There is no banking god who says insolvent banks MUST be shut down and liquidated, unless the BIS and Basel II are acting as that god. But Paulson's $700B Wall St bailout proves that even god's will can be thwarted if there is sufficient confusion and taxpayer money available. What I'm saying is that declining real estate prices do no necessarily cause bank failures. Forcing a failure or relaxing standards so the bank can continue are human decisions made by banking regulators. So artificially supporting bubbled real estate prices cannot be justified on grounds of systemic risk to banking.
The problem I saw...which is now a reality, is that dramtically falling prices would lead to excessive reduction on consumption and a severe jobs problem.....
My mental model was to find support for prices, in todays world, somwhere above current levels..but obviously somewhere below the peak values....a mid-point if you will....and allow the re-invented lending process to finish the process of establishing prices in a more rational evirionment.
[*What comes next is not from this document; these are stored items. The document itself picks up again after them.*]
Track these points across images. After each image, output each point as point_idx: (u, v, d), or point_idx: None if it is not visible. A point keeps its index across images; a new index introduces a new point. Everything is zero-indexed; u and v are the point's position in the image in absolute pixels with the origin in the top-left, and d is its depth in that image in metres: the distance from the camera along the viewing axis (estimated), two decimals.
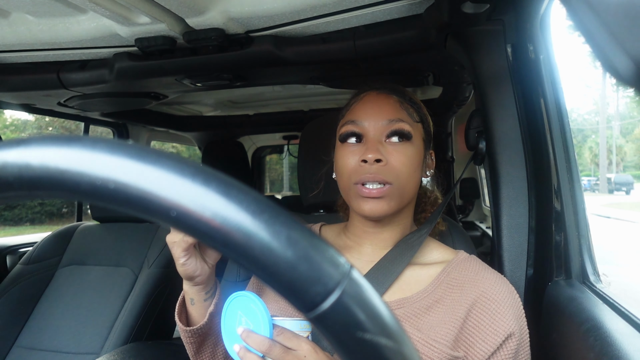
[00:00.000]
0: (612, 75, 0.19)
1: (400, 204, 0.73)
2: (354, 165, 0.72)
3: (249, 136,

It is my feeling that the heights of bubbles, and the depths of recessions, are the wrongplaces to try and define normal and to try and apply the big "fix"....
On Jul 22 01:41 AM derryl wrote:
> Mr. Preston,
> I just read your plan and the problem I see is that, while you acknowledge
> government programs and bad lending artificially inflated housing
> demand and prices, your plan seeks to stabilize that demand and prices
> at current levels. I think prices need to fall low enough to attract
> buyers who can qualify for a real old style 20% down no 'features'
> mortgage. Supporting the bubble punishes new buyers who can afford
> payments on affordable houses but who are effectively locked out
> by inflated prices and tighter lending standards.
>
> There is no banking god who says insolvent banks MUST be shut down
> and liquidated, unless the BIS and Basel II are acting as that god.
> But Paulson's $700B Wall St bailout proves that even god's will can
> be thwarted if there is sufficient confusion and taxpayer money available.
> What I'm saying is that declining real estate prices do no necessarily
> cause bank failures. Forcing a failure or relaxing standards so the
> bank can continue are human decisions made by banking regulators.
> So artificially supporting bubbled real estate prices cannot be justified
> on grounds of systemic risk to banking.
I believe the main reason our goverment is unable to execute any plan is because:
1) Many individuals care more about personal gain than the good fo the country.
2) Many individuals would rather see their opponents fail than see the country succeed.
3) Many individuals are just too dumb to understand their jobs.
4) Many individuals are just too lazy and unmotivated to work hard.
When you add all four of those reasons togethor is difficult to get anything done on a national scale done.